Goal of the exercise: Omit the pictures. Print each entry below exactly.

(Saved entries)
##########

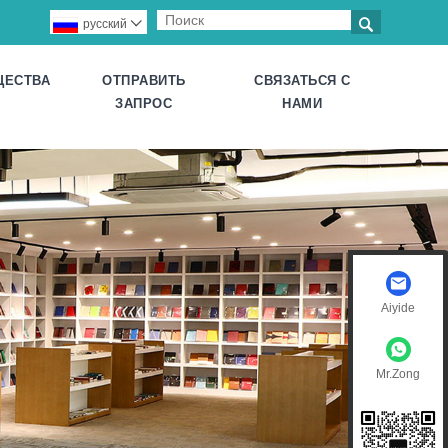

русский

ЩЕСТВА
ОТПРАВИТЬ
СВЯЗАТЬСЯ С
ЗАПРОС
НАМИ
Aiyide
Mr.Zong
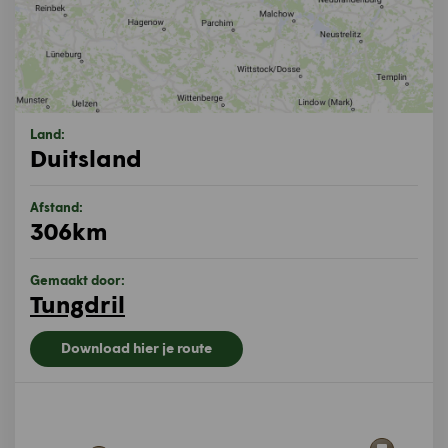
Land:
Duitsland
Afstand:
306km
Gemaakt door:
Tungdril
Download hier je route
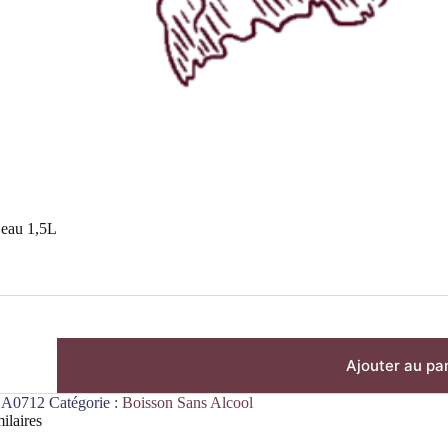
’eau 1,5L
Ajouter au pa
A0712
Catégorie :
Boisson Sans Alcool
ilaires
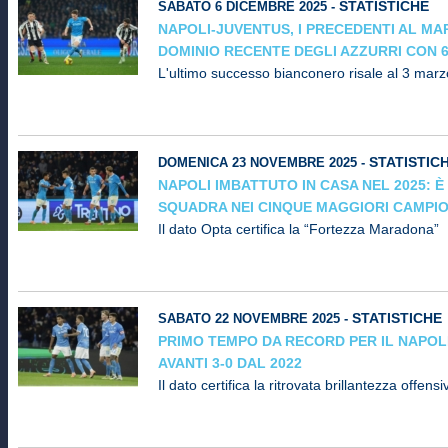
STATISTICHE
SABATO 6 DICEMBRE 2025 -
NAPOLI-JUVENTUS, I PRECEDENTI AL M
DOMINIO RECENTE DEGLI AZZURRI CON 6
L'ultimo successo bianconero risale al 3 mar
STATISTIC
DOMENICA 23 NOVEMBRE 2025 -
NAPOLI IMBATTUTO IN CASA NEL 2025: È
SQUADRA NEI CINQUE MAGGIORI CAMPIO
Il dato Opta certifica la “Fortezza Maradona”
STATISTICHE
SABATO 22 NOVEMBRE 2025 -
PRIMO TEMPO DA RECORD PER IL NAPOL
AVANTI 3-0 DAL 2022
Il dato certifica la ritrovata brillantezza offensi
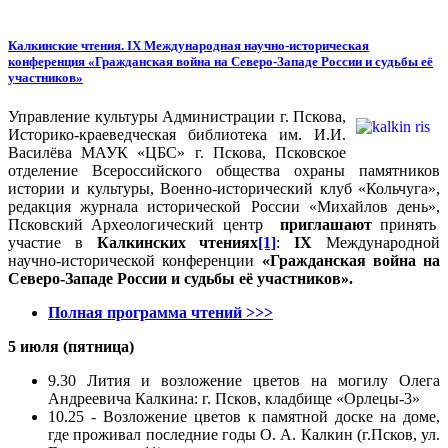
Калкинские чтения. IX Международная научно-историческая
конференция «Гражданская война на Северо-Западе России и судьбы её
участников»
Управление культуры Администрации г. Пскова,
Историко-краеведческая библиотека им. И.И.
Василёва МАУК «ЦБС» г. Пскова, Псковское
отделение Всероссийского общества охраны памятников
истории и культуры, Военно-исторический клуб «Кольчуга»,
редакция журнала исторической России «Михайлов день»,
Псковский Археологический центр
приглашают
принять
участие в
Калкинских чтениях
[1]
:
IX
Международной
научно-исторической конференции
«Гражданская война на
Северо-Западе России и судьбы её участников».
Полная программа чтений >>>
5 июля (пятница)
9.30 Лития и возложение цветов на могилу Олега
Андреевича Калкина: г. Псков, кладбище «Орлецы-3»
10.25 - Возложение цветов к памятной доске на доме,
где проживал последние годы О. А. Калкин (г.Псков, ул.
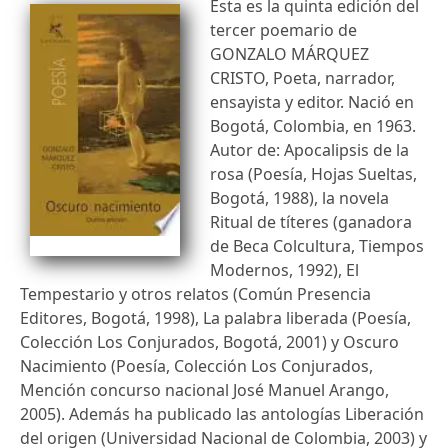
Esta es la quinta edición del
tercer poemario de
GONZALO MÁRQUEZ
CRISTO, Poeta, narrador,
ensayista y editor. Nació en
Bogotá, Colombia, en 1963.
Autor de: Apocalipsis de la
rosa (Poesía, Hojas Sueltas,
Bogotá, 1988), la novela
Ritual de títeres (ganadora
de Beca Colcultura, Tiempos
Modernos, 1992), El
Tempestario y otros relatos (Común Presencia
Editores, Bogotá, 1998), La palabra liberada (Poesía,
Colección Los Conjurados, Bogotá, 2001) y Oscuro
Nacimiento (Poesía, Colección Los Conjurados,
Mención concurso nacional José Manuel Arango,
2005). Además ha publicado las antologías Liberación
del origen (Universidad Nacional de Colombia, 2003) y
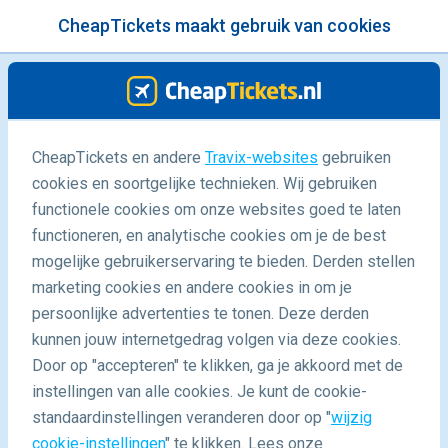
CheapTickets maakt gebruik van cookies
menu
/Blog
CheapTickets en andere
Travix-websites
gebruiken
cookies en soortgelijke technieken. Wij gebruiken
06/10/2016
-
door
Jazzy
functionele cookies om onze websites goed te laten
functioneren, en analytische cookies om je de best
mogelijke gebruikerservaring te bieden. Derden stellen
marketing cookies en andere cookies in om je
persoonlijke advertenties te tonen. Deze derden
kunnen jouw internetgedrag volgen via deze cookies.
Door op "accepteren" te klikken, ga je akkoord met de
Met deze tips beleef je Ibiza als een echte hippie
instellingen van alle cookies. Je kunt de cookie-
standaardinstellingen veranderen door op "
wijzig
cookie-instellingen
" te klikken. Lees onze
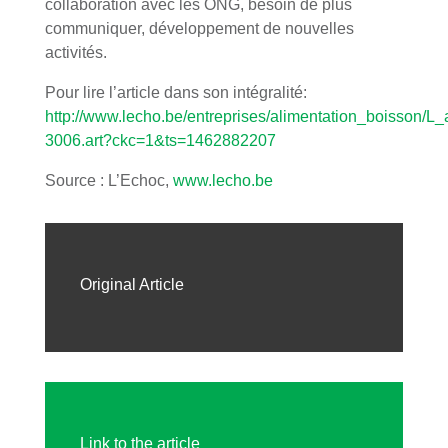
collaboration avec les ONG, besoin de plus
communiquer, développement de nouvelles
activités.
Pour lire l’article dans son intégralité:
http://www.lecho.be/entreprises/alimentation_boisson/L_
3006.art?ckc=1&ts=1462882207
Source : L’Echoc,
www.lecho.be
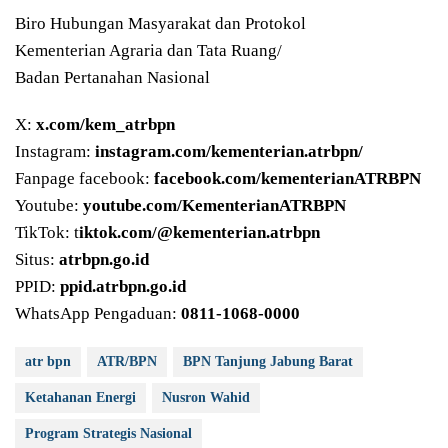
Biro Hubungan Masyarakat dan Protokol
Kementerian Agraria dan Tata Ruang/
Badan Pertanahan Nasional
X:
x.com/kem_atrbpn
Instagram:
instagram.com/kementerian.atrbpn/
Fanpage facebook:
facebook.com/kementerianATRBPN
Youtube:
youtube.com/KementerianATRBPN
TikTok: t
iktok.com/@kementerian.atrbpn
Situs:
atrbpn.go.id
PPID:
ppid.atrbpn.go.id
WhatsApp Pengaduan:
0811-1068-0000
atr bpn
ATR/BPN
BPN Tanjung Jabung Barat
Ketahanan Energi
Nusron Wahid
Program Strategis Nasional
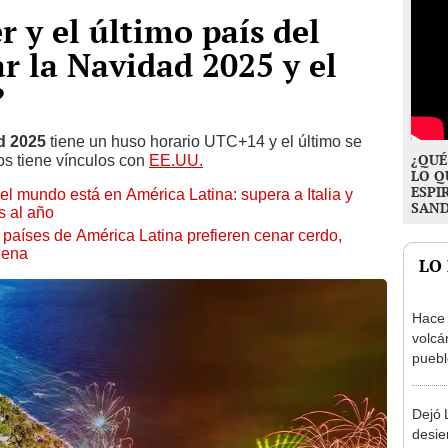
r y el último país del
r la Navidad 2025 y el
?
d 2025
tiene un huso horario UTC+14 y el último se
¿QUÉ
os tiene vínculos con
EE.UU.
LO Q
ESPI
l mundo está en América Latina: supera a Italia y
SAN
s al año
países de América Latina prefieren cenar cerdo,
uena
LO
Hace 
volcá
puebl
veran
histo
Dejó L
desie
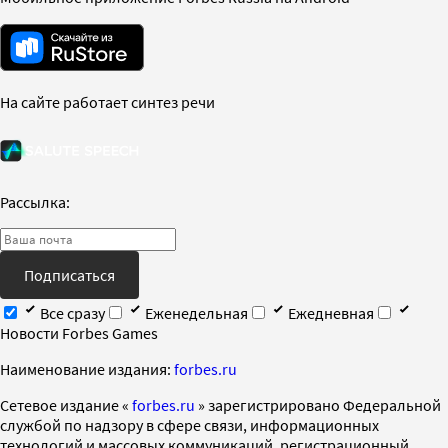
На сайте работает синтез речи
Рассылка:
Подписаться
Все сразу
Еженедельная
Ежедневная
Новости Forbes Games
Наименование издания:
forbes.ru
Cетевое издание «
forbes.ru
» зарегистрировано Федеральной
службой по надзору в сфере связи, информационных
технологий и массовых коммуникаций, регистрационный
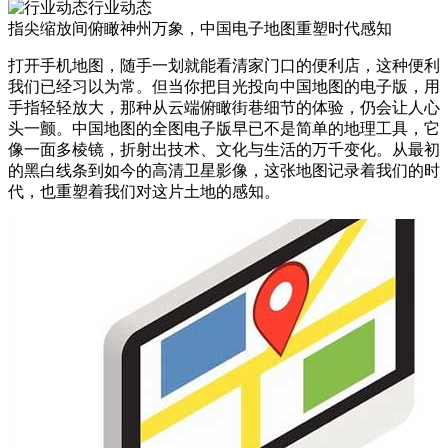
行业动态
指尖缩放间俯瞰神州万象，中国电子地图重塑时代感知
打开手机地图，随手一划就能看清家门口的便利店，这种便利
我们已经习以为常。但当你把目光投向中国地图的电子版，用
手指轻轻放大，那种从云端俯瞰街巷细节的体验，仍会让人心
头一颤。中国地图的全图电子版早已不是简单的地理工具，它
像一面多棱镜，折射出技术、文化与生活的万千变化。从最初
的黑白线条到如今的高清卫星影像，这张地图记录着我们的时
代，也重塑着我们对这片土地的感知。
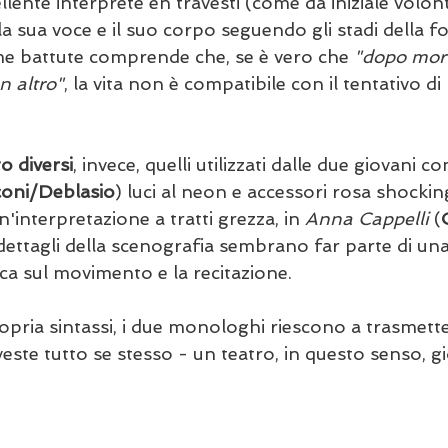
ellente interprete en travesti (come da iniziale volont
a sua voce e il suo corpo seguendo gli stadi della fol
ime battute comprende che, se è vero che 
"dopo mort
n altro"
, la vita non è compatibile con il tentativo d
o diversi
, invece, quelli utilizzati dalle due giovani c
oni/Deblasio
) luci al neon e accessori rosa shockin
nterpretazione a tratti grezza, in 
Anna Cappelli
 (
 dettagli della scenografia sembrano far parte di un
rca sul movimento e la recitazione.
opria sintassi, i due monologhi riescono a trasmett
veste tutto se stesso - un teatro, in questo senso, g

##########

Completed exercise:

русский

ЩЕСТВА
ОТПРАВИТЬ
СВЯЗАТЬСЯ С
ЗАПРОС
НАМИ
Aiyide
Mr.Zong
Land:
Duitsland
Afstand:
306km
Gemaakt door:
Tungdril
Download hier je route
’eau 1,5L
Ajouter au pa
A0712
Catégorie :
Boisson Sans Alcool
ilaires
STATISTICHE
SABATO 6 DICEMBRE 2025 -
NAPOLI-JUVENTUS, I PRECEDENTI AL M
DOMINIO RECENTE DEGLI AZZURRI CON 6
L'ultimo successo bianconero risale al 3 mar
STATISTIC
DOMENICA 23 NOVEMBRE 2025 -
NAPOLI IMBATTUTO IN CASA NEL 2025: È
SQUADRA NEI CINQUE MAGGIORI CAMPIO
Il dato Opta certifica la “Fortezza Maradona”
STATISTICHE
SABATO 22 NOVEMBRE 2025 -
PRIMO TEMPO DA RECORD PER IL NAPOL
AVANTI 3-0 DAL 2022
Il dato certifica la ritrovata brillantezza offensi
Калкинские чтения. IX Международная научно-историческая
конференция «Гражданская война на Северо-Западе России и судьбы её
участников»
Управление культуры Администрации г. Пскова,
Историко-краеведческая библиотека им. И.И.
Василёва МАУК «ЦБС» г. Пскова, Псковское
отделение Всероссийского общества охраны памятников
истории и культуры, Военно-исторический клуб «Кольчуга»,
редакция журнала исторической России «Михайлов день»,
Псковский Археологический центр
приглашают
принять
участие в
Калкинских чтениях
[1]
:
IX
Международной
научно-исторической конференции
«Гражданская война на
Северо-Западе России и судьбы её участников».
Полная программа чтений >>>
5 июля (пятница)
9.30 Лития и возложение цветов на могилу Олега
Андреевича Калкина: г. Псков, кладбище «Орлецы-3»
10.25 - Возложение цветов к памятной доске на доме,
где проживал последние годы О. А. Калкин (г.Псков, ул.
Esta es la quinta edición del
tercer poemario de
GONZALO MÁRQUEZ
CRISTO, Poeta, narrador,
ensayista y editor. Nació en
Bogotá, Colombia, en 1963.
Autor de: Apocalipsis de la
rosa (Poesía, Hojas Sueltas,
Bogotá, 1988), la novela
Ritual de títeres (ganadora
de Beca Colcultura, Tiempos
Modernos, 1992), El
Tempestario y otros relatos (Común Presencia
Editores, Bogotá, 1998), La palabra liberada (Poesía,
Colección Los Conjurados, Bogotá, 2001) y Oscuro
Nacimiento (Poesía, Colección Los Conjurados,
Mención concurso nacional José Manuel Arango,
2005). Además ha publicado las antologías Liberación
del origen (Universidad Nacional de Colombia, 2003) y
CheapTickets maakt gebruik van cookies
menu
/Blog
CheapTickets en andere
Travix-websites
gebruiken
cookies en soortgelijke technieken. Wij gebruiken
06/10/2016
-
door
Jazzy
functionele cookies om onze websites goed te laten
functioneren, en analytische cookies om je de best
mogelijke gebruikerservaring te bieden. Derden stellen
marketing cookies en andere cookies in om je
persoonlijke advertenties te tonen. Deze derden
kunnen jouw internetgedrag volgen via deze cookies.
Door op "accepteren" te klikken, ga je akkoord met de
Met deze tips beleef je Ibiza als een echte hippie
instellingen van alle cookies. Je kunt de cookie-
standaardinstellingen veranderen door op "
wijzig
cookie-instellingen
" te klikken. Lees onze
collaboration avec les ONG, besoin de plus
communiquer, développement de nouvelles
activités.
Pour lire l’article dans son intégralité:
http://www.lecho.be/entreprises/alimentation_boisson/L_
3006.art?ckc=1&ts=1462882207
Source : L’Echoc,
www.lecho.be
Biro Hubungan Masyarakat dan Protokol
Kementerian Agraria dan Tata Ruang/
Badan Pertanahan Nasional
X:
x.com/kem_atrbpn
Instagram:
instagram.com/kementerian.atrbpn/
Fanpage facebook:
facebook.com/kementerianATRBPN
Youtube:
youtube.com/KementerianATRBPN
TikTok: t
iktok.com/@kementerian.atrbpn
Situs:
atrbpn.go.id
PPID:
ppid.atrbpn.go.id
WhatsApp Pengaduan:
0811-1068-0000
atr bpn
ATR/BPN
BPN Tanjung Jabung Barat
Ketahanan Energi
Nusron Wahid
Program Strategis Nasional
r y el último país del
r la Navidad 2025 y el
?
d 2025
tiene un huso horario UTC+14 y el último se
¿QUÉ
os tiene vínculos con
EE.UU.
LO Q
ESPI
l mundo está en América Latina: supera a Italia y
SAN
s al año
países de América Latina prefieren cenar cerdo,
uena
LO
Hace 
volcá
puebl
veran
histo
Dejó L
desie
На сайте работает синтез речи
Рассылка:
Подписаться
Все сразу
Еженедельная
Ежедневная
Новости Forbes Games
Наименование издания:
forbes.ru
Cетевое издание «
forbes.ru
» зарегистрировано Федеральной
службой по надзору в сфере связи, информационных
технологий и массовых коммуникаций, регистрационный
行业动态
指尖缩放间俯瞰神州万象，中国电子地图重塑时代感知
打开手机地图，随手一划就能看清家门口的便利店，这种便利
我们已经习以为常。但当你把目光投向中国地图的电子版，用
手指轻轻放大，那种从云端俯瞰街巷细节的体验，仍会让人心
头一颤。中国地图的全图电子版早已不是简单的地理工具，它
像一面多棱镜，折射出技术、文化与生活的万千变化。从最初
的黑白线条到如今的高清卫星影像，这张地图记录着我们的时
代，也重塑着我们对这片土地的感知。
ellente interprete en travesti (come da iniziale volont
a sua voce e il suo corpo seguendo gli stadi della fol
ime battute comprende che, se è vero che 
"dopo mort
n altro"
, la vita non è compatibile con il tentativo d
o diversi
, invece, quelli utilizzati dalle due giovani c
oni/Deblasio
) luci al neon e accessori rosa shockin
nterpretazione a tratti grezza, in 
Anna Cappelli
 (
 dettagli della scenografia sembrano far parte di un
rca sul movimento e la recitazione.
opria sintassi, i due monologhi riescono a trasmett
veste tutto se stesso - un teatro, in questo senso, g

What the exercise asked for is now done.